Use colon as a delimiter to extract username, user ID, user group#

Use colon as a delimiter to extract username, user ID, user group

Writing 1
[root@sanchuang-linux ~]# cat /etc/passwd | cut -d":" -f 1,3,5	
Writing 2 (recommended)
[root@sanchuang-linux ~]# cut -d ":" -f 1,3,5 /etc/passwd	# Note: extract columns 1, 3, 5
# Note: text processing commands can directly operate on text without needing to use cat

Value range#

Value range

[root@sanchuang-linux ~]# cut -d ":" -f 1,3,5 /etc/passwd	# Note: extract columns 1, 3, 5
[root@sanchuang-linux ~]# cut -d ":" -f 1-5 /etc/passwd		# Note: extract columns 1-5
[root@sanchuang-linux ~]# cut -d ":" -f 3- /etc/passwd		# Note: extract from the 3rd column to the end
[root@sanchuang-linux ~]# cut -d ":" -f -3 /etc/passwd		# Note: extract the first 3 columns
============================================================================================
-c: extract characters from the specified range
Example
[root@sanchuang-linux ~]# echo abcdefg | cut -c 2		# Note: extract the 2nd character
b
[root@sanchuang-linux ~]# echo abcdefg | cut -c 2-5		# Note: extract characters 2-5
bcde
[root@sanchuang-linux ~]# echo abcdefg | cut -c 5-		# Note: extract from the 5th character to the end
efg

VIII. Exercise#

Exercise

1. Count the top three IPs in access.log
2. Display the sizes of all files in the /boot directory (including files in subdirectories), sorted from smallest to largest
3. Count the number of times each shell is used in /etc/passwd (sorted in descending order)

→ **Exercises to complete**:
1 > Do these statements agree with the text on the cut command above? Answer yes or no for each, and quote the deciding words.
(a) Running cut directly on /etc/passwd is recommended over piping the file through cat.
(b) The option -f -3 extracts from the 3rd column to the end.
(c) Running echo abcdefg | cut -c 2-5 prints bcde.
2 > What do these short questions on the text on the cut command above come to?
(a) What character serves as the delimiter for splitting /etc/passwd?
(b) What does echo abcdefg | cut -c 5- output?
(c) In the exercise, in what order should the shell usage counts be sorted?

→ **Records shown**:
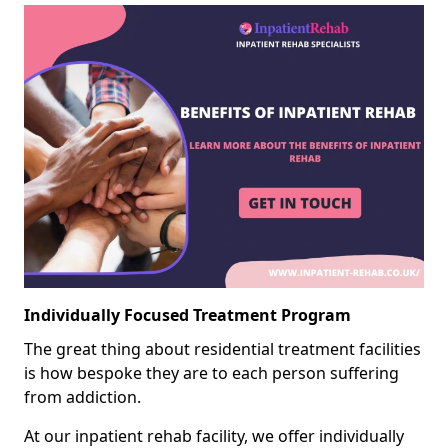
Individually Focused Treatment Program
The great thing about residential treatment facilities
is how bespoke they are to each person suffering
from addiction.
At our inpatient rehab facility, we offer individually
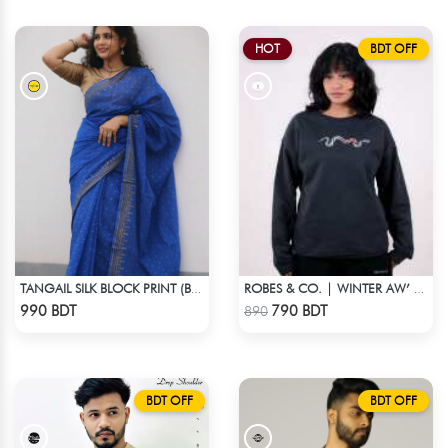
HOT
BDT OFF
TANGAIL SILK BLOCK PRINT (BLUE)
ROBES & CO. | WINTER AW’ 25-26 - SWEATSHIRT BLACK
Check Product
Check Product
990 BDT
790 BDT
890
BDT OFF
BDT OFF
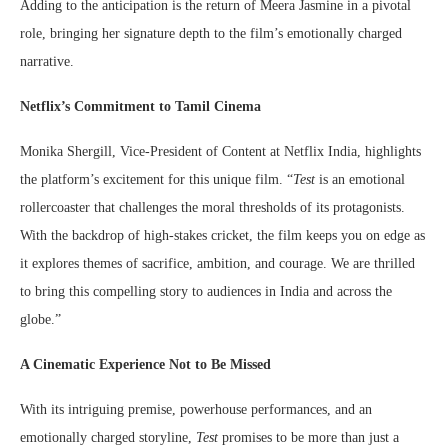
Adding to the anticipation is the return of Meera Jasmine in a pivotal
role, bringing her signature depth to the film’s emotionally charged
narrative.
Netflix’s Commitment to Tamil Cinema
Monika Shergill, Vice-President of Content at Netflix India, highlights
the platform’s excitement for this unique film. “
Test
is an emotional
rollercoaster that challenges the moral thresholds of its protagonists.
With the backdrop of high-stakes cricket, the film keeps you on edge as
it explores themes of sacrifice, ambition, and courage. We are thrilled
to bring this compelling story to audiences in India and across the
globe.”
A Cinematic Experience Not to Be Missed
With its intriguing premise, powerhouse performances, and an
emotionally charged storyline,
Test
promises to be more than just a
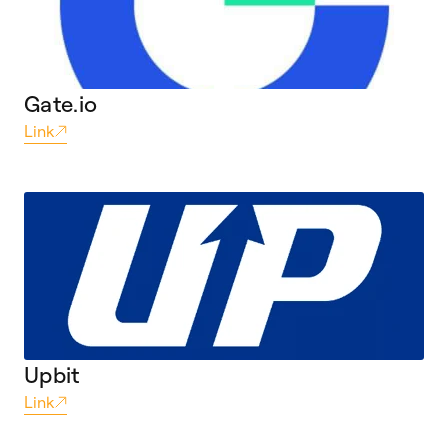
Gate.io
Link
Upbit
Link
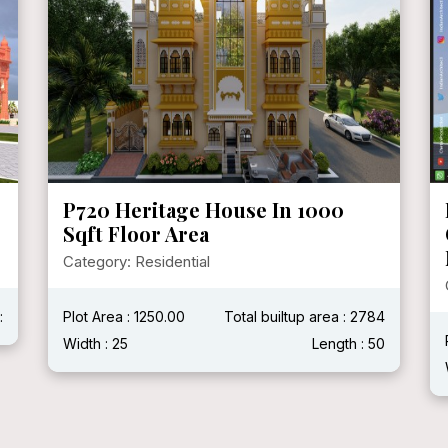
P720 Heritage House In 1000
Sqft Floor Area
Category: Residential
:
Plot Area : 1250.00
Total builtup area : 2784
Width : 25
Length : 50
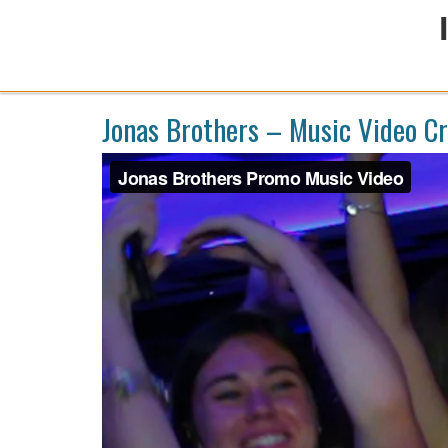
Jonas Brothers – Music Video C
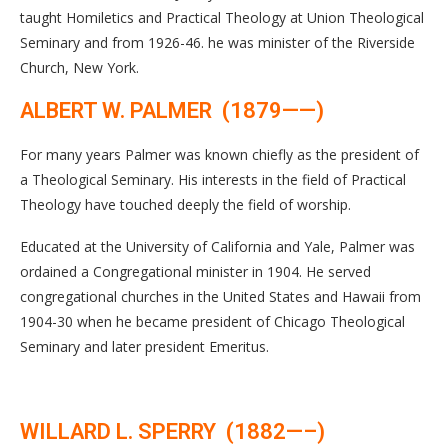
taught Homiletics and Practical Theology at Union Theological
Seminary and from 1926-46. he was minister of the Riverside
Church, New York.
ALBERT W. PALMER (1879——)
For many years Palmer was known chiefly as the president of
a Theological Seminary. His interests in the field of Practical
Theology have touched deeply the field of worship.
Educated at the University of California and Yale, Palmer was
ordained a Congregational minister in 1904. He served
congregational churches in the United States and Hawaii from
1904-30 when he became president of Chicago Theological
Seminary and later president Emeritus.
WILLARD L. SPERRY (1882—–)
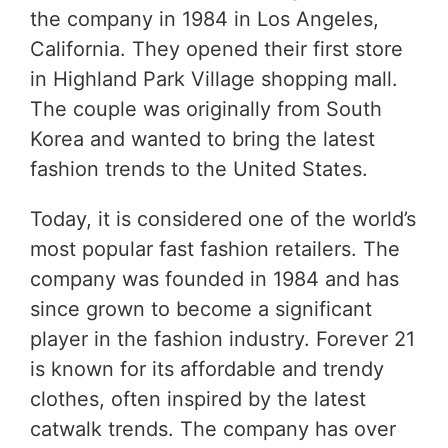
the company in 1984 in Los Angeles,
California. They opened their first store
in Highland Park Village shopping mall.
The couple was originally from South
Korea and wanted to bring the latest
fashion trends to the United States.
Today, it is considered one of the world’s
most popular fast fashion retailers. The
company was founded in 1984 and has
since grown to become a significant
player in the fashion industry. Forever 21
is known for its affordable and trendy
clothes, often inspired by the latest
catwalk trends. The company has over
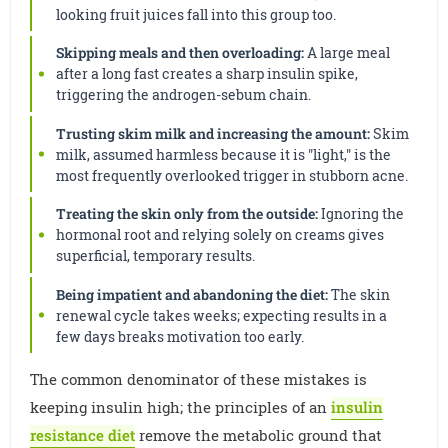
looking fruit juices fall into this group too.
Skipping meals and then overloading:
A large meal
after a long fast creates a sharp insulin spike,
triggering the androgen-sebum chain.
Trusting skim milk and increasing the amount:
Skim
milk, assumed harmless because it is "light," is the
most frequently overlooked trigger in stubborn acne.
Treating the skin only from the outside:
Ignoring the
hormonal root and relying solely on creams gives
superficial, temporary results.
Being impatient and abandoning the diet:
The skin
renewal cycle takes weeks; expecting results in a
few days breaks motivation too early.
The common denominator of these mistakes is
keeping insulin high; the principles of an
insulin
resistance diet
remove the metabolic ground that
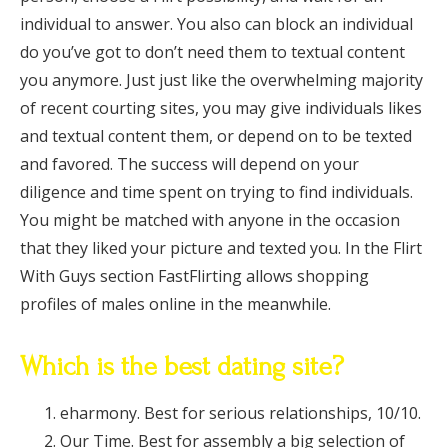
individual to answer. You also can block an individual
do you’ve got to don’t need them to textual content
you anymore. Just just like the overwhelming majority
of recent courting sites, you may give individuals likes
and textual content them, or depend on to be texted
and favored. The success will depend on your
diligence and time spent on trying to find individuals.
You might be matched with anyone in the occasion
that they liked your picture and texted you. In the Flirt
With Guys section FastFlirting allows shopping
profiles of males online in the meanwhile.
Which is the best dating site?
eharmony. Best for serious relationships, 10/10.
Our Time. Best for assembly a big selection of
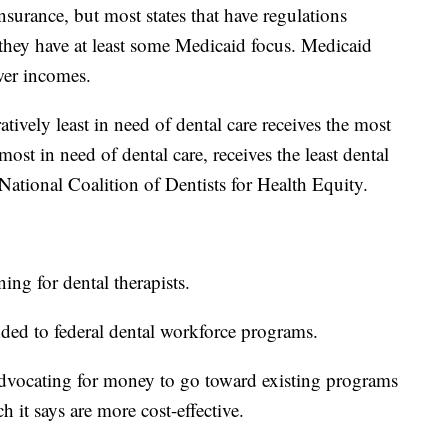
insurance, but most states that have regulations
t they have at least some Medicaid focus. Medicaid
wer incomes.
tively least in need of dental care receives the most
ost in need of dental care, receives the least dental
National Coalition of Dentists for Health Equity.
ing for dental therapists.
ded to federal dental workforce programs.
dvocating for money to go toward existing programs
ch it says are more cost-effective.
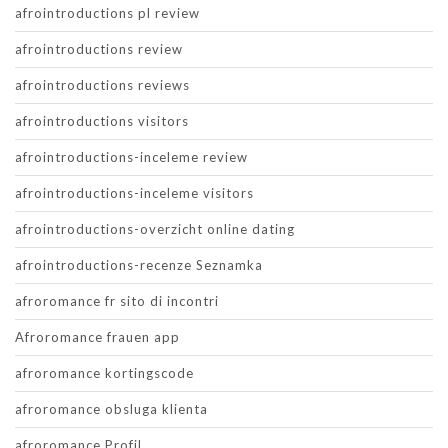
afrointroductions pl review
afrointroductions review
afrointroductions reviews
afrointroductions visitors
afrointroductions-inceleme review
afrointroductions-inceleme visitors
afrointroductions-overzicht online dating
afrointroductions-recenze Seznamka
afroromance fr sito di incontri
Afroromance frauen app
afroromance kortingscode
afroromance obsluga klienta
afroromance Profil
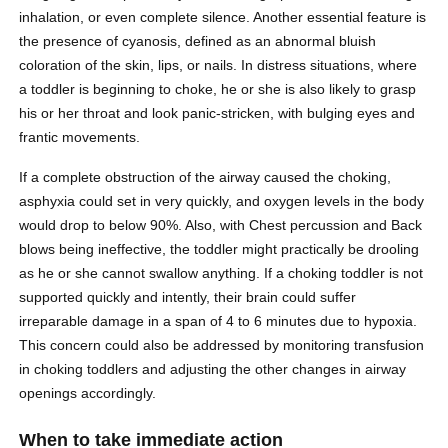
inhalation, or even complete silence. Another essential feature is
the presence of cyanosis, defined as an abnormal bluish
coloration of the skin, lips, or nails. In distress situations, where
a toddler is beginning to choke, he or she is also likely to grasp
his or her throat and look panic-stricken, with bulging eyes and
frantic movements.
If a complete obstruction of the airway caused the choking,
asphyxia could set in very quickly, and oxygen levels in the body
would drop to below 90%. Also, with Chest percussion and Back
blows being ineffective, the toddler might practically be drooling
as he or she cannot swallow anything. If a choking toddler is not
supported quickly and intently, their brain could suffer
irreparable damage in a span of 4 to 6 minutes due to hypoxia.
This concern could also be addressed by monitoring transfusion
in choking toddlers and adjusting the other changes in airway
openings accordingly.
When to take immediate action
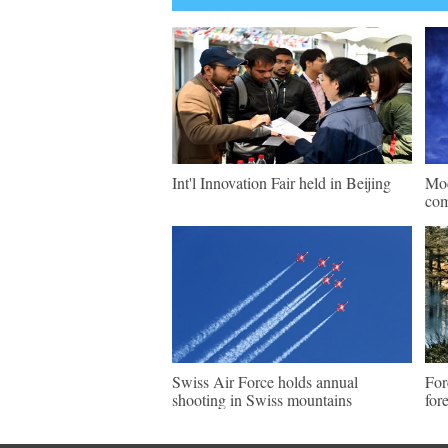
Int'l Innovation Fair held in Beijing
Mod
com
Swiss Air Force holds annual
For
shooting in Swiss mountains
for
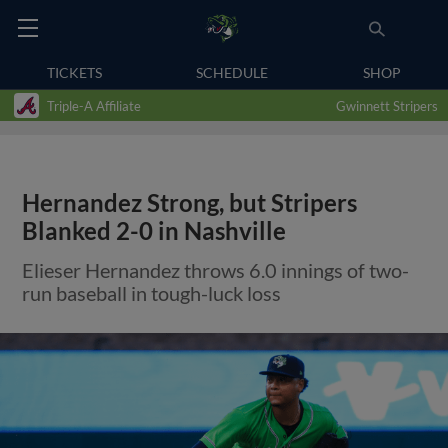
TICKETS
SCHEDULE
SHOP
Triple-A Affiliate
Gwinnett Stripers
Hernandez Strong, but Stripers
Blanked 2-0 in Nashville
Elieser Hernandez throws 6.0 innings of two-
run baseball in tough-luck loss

→ **Answers for the tasks**:
1 >
(a) Yes: "Writing 2 (recommended)"
(b) No: "extract the first 3 columns"
(c) Yes: "bcde"

2 >
(a) A colon
(b) efg
(c) Descending order